Önce eksik taraflarından başladım bu sefer. Evet Williams savunmada Melli işlerini yapmayacak ancak hücumda ise bu sefer çok farklı etki ile karşı karşıyayız. Bjelica’dan sonra 4 numara üzerinden hiç kurulmayan setler bu sene bolca olacak. Williams’ın hücum yetenekleri o kadar fazla ki onu izlemek yine çok büyük keyif olacak. Sırtı dönük, yüzü dönük, orta mesafe , uzun mesafe, p&r , geçiş hücumu aklınıza gelebilecek tüm hücum silahlarına sahip bir oyuncu DW. Tüm bunların yanında inanılmaz atletik özellikleri ve hızı ile 3 numara yeteneklerine de sahip. Savunmada da hem kısaların hem uzunların karşısında birebirde hiç sıkıntı yaşamayacak kadar iyi bir bireysel savunmacı. Eğer sabırlı olur ve koçun ona çizdiği oyunları oynarsa istediği ve beklediği gibi sezon sonunda NBA’e dönüş yapacaktır.
Leo Westermann ise De Colo ve Williams’ın gölgesinde kalmasına rağmen bizim en önemli eksiklerimizden birini kapatacak bir oyuncu. Fizikli ve uzun bir pg olması sayesinde bir kaç artı ile başlıyor. Ancak beni en çok heveslendiren konu ise Kostas’ın kötü olduğu günlerde bir opsiyonumuz daha olmuş olması. Takımı yönetme ve organizasyonda Westermann büyük katkı sağlayacak. Hiçbir zaman istatistiklerde çok öne çıkmayacak ama artık istedikleri kadar Kostas’a baskı yapsınlar, Westermann ve De Colo sayesinde artık hücumlarımızın sıkışma ihtimali çok az.
Berkay transferi ile de yerli rotasyonuna bir ilave yapmış olmamız, özellikle senelerdir hiçbir katkı alamadığımız Barış Hersek yerine dakika alabilecek bir yerli 4 numara kadro genişliği açısından çok değerli.
Genel olarak tüm sezonu ve sezon sonunu düşündüğümüzde fazlasıyla iyi bir kadromuz var. Ancak Vesely hala takımla çalışmıyor, Lauvergne ne olacak belli değil, sonradan eklenen Stimac maalesef bizim düzende Avrupa maçlarında oynayabilecek ve savunma setlerini oynayabilecek bir uzun değil. Bu şartlar altında bir uzun oyuncu eksikliği net bir şekilde görünüyor. Obradovic de bakıyoruz demişti ama ardından Stimac’a imza attırıldı kısa süreli olsa da . Bu uzun rotasyonu ile başladığımız sezonda özellikle ilk 10 maçın 7’sinin dışarda olduğunu düşünürsek bir de buların içinde Real Madrid, Milano, Maccabi , CSKA ve Barcelona gibi playoff hatta Final 4 adayları takımların olması Fenerbahçe’nin sezona maalesef çok fazla mağlubiyetle başlama ihtimalinin yüksek olduğunu gösteriyor.
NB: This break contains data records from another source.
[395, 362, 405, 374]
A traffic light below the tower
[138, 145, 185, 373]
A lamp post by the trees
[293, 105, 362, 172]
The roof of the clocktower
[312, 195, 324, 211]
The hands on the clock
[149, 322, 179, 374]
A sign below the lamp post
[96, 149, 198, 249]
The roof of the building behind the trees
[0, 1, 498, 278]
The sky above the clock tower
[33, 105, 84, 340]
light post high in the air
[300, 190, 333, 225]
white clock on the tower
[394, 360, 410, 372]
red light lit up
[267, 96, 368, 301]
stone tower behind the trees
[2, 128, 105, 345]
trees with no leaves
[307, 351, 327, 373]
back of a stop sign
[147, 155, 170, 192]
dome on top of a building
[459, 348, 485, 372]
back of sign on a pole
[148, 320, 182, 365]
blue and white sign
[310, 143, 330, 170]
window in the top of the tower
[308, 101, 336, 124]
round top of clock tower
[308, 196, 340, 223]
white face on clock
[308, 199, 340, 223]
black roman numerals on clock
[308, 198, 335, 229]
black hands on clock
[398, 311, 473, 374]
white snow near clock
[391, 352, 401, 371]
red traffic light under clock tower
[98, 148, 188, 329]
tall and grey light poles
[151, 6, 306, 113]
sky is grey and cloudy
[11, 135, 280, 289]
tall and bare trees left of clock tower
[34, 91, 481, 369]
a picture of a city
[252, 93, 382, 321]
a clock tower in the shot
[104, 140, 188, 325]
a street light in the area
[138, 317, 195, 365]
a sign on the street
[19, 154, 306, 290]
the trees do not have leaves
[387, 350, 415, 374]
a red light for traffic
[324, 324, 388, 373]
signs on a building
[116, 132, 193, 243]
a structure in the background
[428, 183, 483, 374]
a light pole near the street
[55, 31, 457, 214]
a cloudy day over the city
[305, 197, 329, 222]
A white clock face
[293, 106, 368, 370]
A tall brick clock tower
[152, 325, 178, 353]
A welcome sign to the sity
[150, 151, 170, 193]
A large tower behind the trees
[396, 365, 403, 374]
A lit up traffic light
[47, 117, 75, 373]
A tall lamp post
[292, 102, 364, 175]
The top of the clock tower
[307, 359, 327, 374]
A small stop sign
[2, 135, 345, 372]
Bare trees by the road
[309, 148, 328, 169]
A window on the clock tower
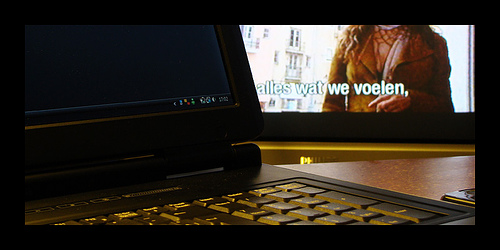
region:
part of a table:
[400, 160, 425, 187]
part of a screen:
[356, 43, 393, 87]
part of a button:
[294, 201, 310, 219]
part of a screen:
[142, 65, 177, 108]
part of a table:
[405, 163, 423, 190]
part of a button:
[277, 210, 289, 221]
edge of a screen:
[404, 109, 421, 126]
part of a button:
[240, 195, 257, 207]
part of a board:
[276, 153, 314, 210]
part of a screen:
[333, 55, 383, 127]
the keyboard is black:
[188, 158, 282, 222]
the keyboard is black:
[198, 132, 310, 244]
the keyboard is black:
[236, 183, 315, 242]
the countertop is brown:
[347, 170, 467, 207]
Gelelim Real Madrid’e. En son söyleyeceğimi en baştan söylemek istiyorum. Real Madrid bu sene normal sezonu lider bitirmeye en yakın takım. Hatta ben biraz daha iddialı olup açık ara lider bitirecek diyorum. Dün maç hakkında görüşlerini belirten Obradovic de Real Madrid’i sezonun en büyük favorisi olarak gösterdi. Sonuçta F4’de herşey olabiliyor ancak normal sezona bu kadar hazır, bu kadar geniş ve eksiksiz kadroyla giren başka bir takım yok.
Nedir geçen seneye göre artıları : Birincisi ve en önemlisi Llull ve Campazzo bu seneye sağlıklı ve formda şekilde başlıyorlar. Son bir kaç yılda hep burada sıkıntı yaşadı RM. Ancak bu sene ikisi birden sağlıklı ve üstüne bir de geçen sene İspanya Liginin en değerli oyuncusu seçilen Nicolas Lapravittola eklemesi yaptılar. Dünya kupasında da fazlayısla iyi oynayan Lapravittola ile birlikte harika guard rotasyonuna sahip oldular.
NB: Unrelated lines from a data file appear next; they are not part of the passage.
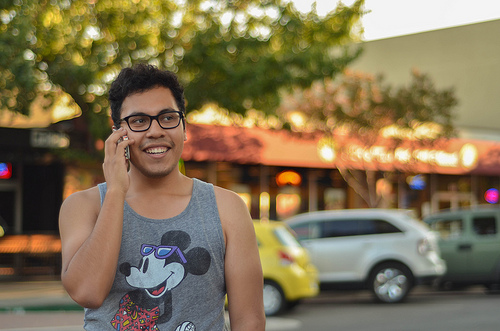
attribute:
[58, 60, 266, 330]
man — latino, talking, smiling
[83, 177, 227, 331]
tank — disney, grey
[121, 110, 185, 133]
glasses — nerdy, black, hipster, plastic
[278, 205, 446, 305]
car — white, large, new, suv, parked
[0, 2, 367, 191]
tree — blurry, large, leafy, green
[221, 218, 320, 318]
car — yellow, bright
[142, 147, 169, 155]
teeth — straight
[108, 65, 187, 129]
hair — messy, dark, brown, short, fluffy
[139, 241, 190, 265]
sunglasses — purple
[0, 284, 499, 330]
street — paved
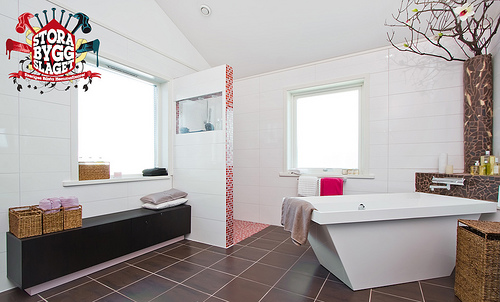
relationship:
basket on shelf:
[7, 205, 41, 239] [5, 202, 192, 289]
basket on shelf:
[41, 200, 60, 235] [5, 202, 192, 289]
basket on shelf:
[61, 203, 85, 230] [5, 202, 192, 289]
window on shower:
[173, 91, 222, 134] [171, 64, 270, 248]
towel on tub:
[280, 196, 316, 248] [298, 189, 498, 290]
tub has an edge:
[298, 189, 498, 290] [285, 192, 494, 228]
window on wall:
[283, 77, 366, 175] [232, 26, 499, 227]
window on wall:
[73, 54, 167, 180] [2, 1, 208, 288]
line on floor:
[84, 275, 135, 301] [0, 226, 458, 300]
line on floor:
[122, 260, 229, 301] [0, 226, 458, 300]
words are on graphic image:
[33, 30, 74, 75] [7, 7, 101, 95]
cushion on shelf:
[140, 186, 187, 205] [5, 202, 192, 289]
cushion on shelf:
[141, 199, 187, 211] [5, 202, 192, 289]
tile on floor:
[155, 259, 202, 283] [0, 226, 458, 300]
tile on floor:
[180, 267, 235, 295] [0, 226, 458, 300]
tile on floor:
[212, 276, 272, 300] [0, 226, 458, 300]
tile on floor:
[235, 262, 289, 286] [0, 226, 458, 300]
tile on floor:
[207, 255, 253, 277] [0, 226, 458, 300]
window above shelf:
[73, 54, 167, 180] [5, 202, 192, 289]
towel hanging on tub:
[280, 196, 316, 248] [298, 189, 498, 290]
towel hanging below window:
[298, 172, 320, 195] [283, 77, 366, 175]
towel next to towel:
[298, 172, 320, 195] [319, 175, 346, 197]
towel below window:
[319, 175, 346, 197] [283, 77, 366, 175]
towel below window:
[298, 172, 320, 195] [283, 77, 366, 175]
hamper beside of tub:
[453, 218, 499, 301] [298, 189, 498, 290]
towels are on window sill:
[142, 167, 168, 179] [60, 173, 168, 189]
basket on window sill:
[78, 162, 111, 180] [60, 173, 168, 189]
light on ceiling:
[198, 5, 212, 18] [151, 1, 498, 79]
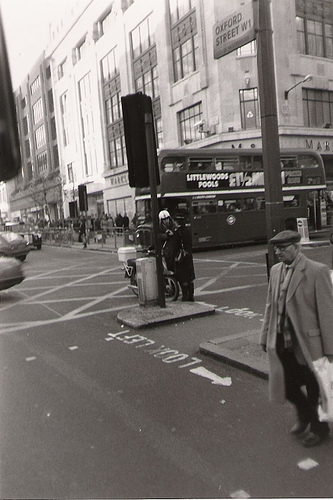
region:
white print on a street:
[105, 326, 234, 391]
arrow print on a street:
[189, 365, 235, 386]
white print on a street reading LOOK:
[142, 344, 203, 369]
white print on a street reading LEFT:
[104, 326, 155, 350]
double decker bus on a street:
[157, 147, 332, 251]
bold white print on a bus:
[185, 171, 229, 189]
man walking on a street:
[257, 227, 332, 447]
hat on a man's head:
[265, 229, 302, 246]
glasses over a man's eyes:
[270, 241, 294, 251]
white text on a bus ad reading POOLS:
[197, 180, 220, 186]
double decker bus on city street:
[132, 141, 327, 247]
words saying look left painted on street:
[103, 327, 234, 386]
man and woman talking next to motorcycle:
[155, 207, 194, 303]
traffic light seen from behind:
[119, 89, 162, 191]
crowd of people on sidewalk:
[8, 208, 131, 248]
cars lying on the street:
[0, 216, 42, 297]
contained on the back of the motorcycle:
[116, 243, 141, 262]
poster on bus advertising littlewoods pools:
[186, 171, 229, 189]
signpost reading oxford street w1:
[210, 0, 260, 60]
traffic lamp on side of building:
[282, 72, 314, 102]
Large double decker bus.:
[132, 146, 326, 247]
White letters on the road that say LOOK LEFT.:
[107, 325, 201, 368]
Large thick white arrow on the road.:
[189, 365, 232, 387]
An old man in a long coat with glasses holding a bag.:
[259, 230, 332, 446]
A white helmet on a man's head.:
[159, 208, 169, 217]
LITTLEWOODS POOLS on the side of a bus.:
[186, 172, 229, 187]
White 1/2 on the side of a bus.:
[239, 171, 251, 185]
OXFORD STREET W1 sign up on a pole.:
[210, 4, 258, 60]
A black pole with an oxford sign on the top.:
[255, 1, 286, 284]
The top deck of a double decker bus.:
[134, 148, 326, 194]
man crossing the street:
[256, 233, 326, 471]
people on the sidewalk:
[79, 212, 135, 227]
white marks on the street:
[104, 328, 239, 391]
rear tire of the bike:
[161, 274, 183, 303]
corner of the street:
[106, 230, 150, 252]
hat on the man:
[264, 224, 304, 241]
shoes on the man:
[283, 413, 319, 454]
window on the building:
[172, 44, 199, 68]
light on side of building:
[286, 71, 314, 100]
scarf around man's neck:
[269, 263, 305, 362]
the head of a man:
[259, 203, 304, 291]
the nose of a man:
[267, 239, 285, 263]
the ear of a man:
[292, 233, 310, 261]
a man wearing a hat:
[266, 212, 314, 273]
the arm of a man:
[311, 248, 331, 362]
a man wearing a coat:
[244, 230, 321, 386]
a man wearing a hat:
[254, 212, 302, 256]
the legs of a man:
[281, 342, 330, 449]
Bir ekleme de Gustovo Ayon yerine Khimki’den Jordan Mickey ile yaptılar. Mickey de çok yönlü bir uzun. Şut mesafesi yayın gerisine kadar uzuyor, atletik, iyi ribaundcu, ikili oyunları iyi oynayan ve ayakları çabuk. Tavares ile birlikte pota altını iyice karartacaklar. Tüm takımın senelerdir beraber oynamalarının da etkisini eklersek bu sene en sorunsuz görünen takım Real Madrid.
Ayrıca genç takımdan bu sene A takıma aldıkları 2002 doğumlu Usman Garuba bize değişik şeyler izlettirebilir. Bunu da bir kenara not etmenizi tavsiye ederim.
Bir ek bilgi. Sezona ilerleyen yaşına rağmen inanılmaz formda giren Jaycee Carroll bizim maçta sakatlık nedeniyle oynamayacak. Bizde de Lauvergne ve Vesely kadroda yoklar.
Tüm bu görüşlerimin sonunda herhalde maçın sonucu ile ilgili beklentimi de anlamışsınızdır 🙂 Evet maalesef yenileceğimizi düşünüyorum. Normal şartlar altında bile yani biz tam takım ve düzenlerin oturduğu bir şekilde bu maça çıkmış olsak bile Real kendi evinde her zaman favoridir, ancak günün şartlarında çok daha ağır basıyorlar.
Sonuç ne olursa olsun, sezona büyük bir maçla başlıyor olmak da ayrı bir heyecan. Perşembe akşamı oynanacak maç ile birlikte heyecanın hiç düşmeyeceği bir sezon olması dileği ile.